Lukas was relaxing in the sprawling complex of barns at Belmont Park on Thursday morning, watching over a lesser-known horse who whacked him in the head a couple of days earlier. There was a nasty gash across his forehead, which required three layers of stitches and the delicate touch of a plastic surgeon. His left eye had turned black, and he was still trying to shake a throbbing headache.
"The story line is not that we've got a special horse trying to do something that would be significant in racing," Lukas said. "We've got that sidebar of the medication issues and the trainer and all that. It's unfortunate we have to deal with that."

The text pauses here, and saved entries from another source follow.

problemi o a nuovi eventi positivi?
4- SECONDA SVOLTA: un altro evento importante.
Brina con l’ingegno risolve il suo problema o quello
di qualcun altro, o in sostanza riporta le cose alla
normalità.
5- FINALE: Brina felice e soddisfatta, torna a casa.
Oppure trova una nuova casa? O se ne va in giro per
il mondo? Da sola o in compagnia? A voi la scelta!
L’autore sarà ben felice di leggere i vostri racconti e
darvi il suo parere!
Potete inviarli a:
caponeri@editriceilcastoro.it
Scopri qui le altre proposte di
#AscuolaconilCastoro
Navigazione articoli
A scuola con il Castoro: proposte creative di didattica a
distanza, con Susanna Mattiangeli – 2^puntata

The trainer in question, Doug O'Neill, has introduced us all to the term "milkshaking" _ and, no, this version has nothing to do with ice cream. Four times in his career, the 44-year-old has been cited for having horses with elevated levels of total carbon dioxide, which is supposed to reduce fatigue and is usually associated with a banned mixture of bicarbonate of soda, sugar and electrolytes.
O'Neill says he's done nothing wrong, and he's been quite good-natured in his dealings with the media despite all the extra scrutiny. He even shrugged off his unfortunate nickname.
"Not good, but it just happens that my name rhymes with that," O'Neill said. "I know at the end of the day I love my horses and I take great care of my horses."
That said, there's little doubt New York racing officials had O'Neill in mind when they hastily set up a "detention barn" for the dozen horses entered in the Belmont Stakes. In past years, the horses were spread out at barns around the park. Now, they're all together, sequestered and guarded, their every move checked and double-checked.
"We don't like it," trainer Bob Baffert grumbled. "It's an inconvenience. You're supposed to have fun."
Everyone who enters the barn has to sign in. Every product that is used to care for a horse must be inspected _ right down to the shampoo.
"The security barn over there is a complete circus," Lukas said, glancing derisively in that direction. "Obviously, it was created by people who aren't familiar with horses. We're going through a lot of things that are unnecessary here. There was a way to do it if they wanted to increase security. Just go wherever the horse is stabled and put security people in front of them. But putting them all in one barn? Those horses are not resting well. It could actually be counterproductive to some of them."
He was especially perturbed about some of the more vigilant measures. When Lukas entered the barn to deliver an evening meal to his horse, Optimizer, he was challenged about what was in the feed. The guard wanted him to go get the bags he used and mix them right on the spot. Lukas flatly refused.